§ Stored records
****

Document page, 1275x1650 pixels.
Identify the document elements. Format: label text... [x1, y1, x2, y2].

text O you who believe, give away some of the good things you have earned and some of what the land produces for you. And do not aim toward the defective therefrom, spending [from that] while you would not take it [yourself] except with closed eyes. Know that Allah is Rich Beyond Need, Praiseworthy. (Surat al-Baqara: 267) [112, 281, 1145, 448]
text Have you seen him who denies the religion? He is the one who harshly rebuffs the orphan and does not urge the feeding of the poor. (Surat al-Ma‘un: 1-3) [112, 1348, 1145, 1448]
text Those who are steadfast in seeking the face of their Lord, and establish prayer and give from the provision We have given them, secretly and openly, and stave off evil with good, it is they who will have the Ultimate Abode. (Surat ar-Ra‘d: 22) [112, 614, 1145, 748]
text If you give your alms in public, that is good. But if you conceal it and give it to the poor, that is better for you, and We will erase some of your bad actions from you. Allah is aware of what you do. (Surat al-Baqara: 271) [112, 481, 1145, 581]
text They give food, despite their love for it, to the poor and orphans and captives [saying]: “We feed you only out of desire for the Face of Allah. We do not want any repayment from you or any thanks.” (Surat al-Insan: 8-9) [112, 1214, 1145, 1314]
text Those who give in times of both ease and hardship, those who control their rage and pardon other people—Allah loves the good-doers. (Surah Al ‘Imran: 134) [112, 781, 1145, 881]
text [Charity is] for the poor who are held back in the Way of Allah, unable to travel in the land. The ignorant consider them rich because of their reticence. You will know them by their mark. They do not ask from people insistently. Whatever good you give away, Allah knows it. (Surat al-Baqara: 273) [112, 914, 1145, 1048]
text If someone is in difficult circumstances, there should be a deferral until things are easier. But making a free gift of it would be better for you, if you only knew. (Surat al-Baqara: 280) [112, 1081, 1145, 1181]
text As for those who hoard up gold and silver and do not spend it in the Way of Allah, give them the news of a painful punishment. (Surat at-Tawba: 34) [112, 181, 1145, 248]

****

§ Required work
Copy every line of the material above word for word, in the same order and with the same formatting.

§ Answer to the problem
Document page, 1275x1650 pixels.
Identify the document elements. Format: label text... [x1, y1, x2, y2].

text O you who believe, give away some of the good things you have earned and some of what the land produces for you. And do not aim toward the defective therefrom, spending [from that] while you would not take it [yourself] except with closed eyes. Know that Allah is Rich Beyond Need, Praiseworthy. (Surat al-Baqara: 267) [112, 281, 1145, 448]
text Have you seen him who denies the religion? He is the one who harshly rebuffs the orphan and does not urge the feeding of the poor. (Surat al-Ma‘un: 1-3) [112, 1348, 1145, 1448]
text Those who are steadfast in seeking the face of their Lord, and establish prayer and give from the provision We have given them, secretly and openly, and stave off evil with good, it is they who will have the Ultimate Abode. (Surat ar-Ra‘d: 22) [112, 614, 1145, 748]
text If you give your alms in public, that is good. But if you conceal it and give it to the poor, that is better for you, and We will erase some of your bad actions from you. Allah is aware of what you do. (Surat al-Baqara: 271) [112, 481, 1145, 581]
text They give food, despite their love for it, to the poor and orphans and captives [saying]: “We feed you only out of desire for the Face of Allah. We do not want any repayment from you or any thanks.” (Surat al-Insan: 8-9) [112, 1214, 1145, 1314]
text Those who give in times of both ease and hardship, those who control their rage and pardon other people—Allah loves the good-doers. (Surah Al ‘Imran: 134) [112, 781, 1145, 881]
text [Charity is] for the poor who are held back in the Way of Allah, unable to travel in the land. The ignorant consider them rich because of their reticence. You will know them by their mark. They do not ask from people insistently. Whatever good you give away, Allah knows it. (Surat al-Baqara: 273) [112, 914, 1145, 1048]
text If someone is in difficult circumstances, there should be a deferral until things are easier. But making a free gift of it would be better for you, if you only knew. (Surat al-Baqara: 280) [112, 1081, 1145, 1181]
text As for those who hoard up gold and silver and do not spend it in the Way of Allah, give them the news of a painful punishment. (Surat at-Tawba: 34) [112, 181, 1145, 248]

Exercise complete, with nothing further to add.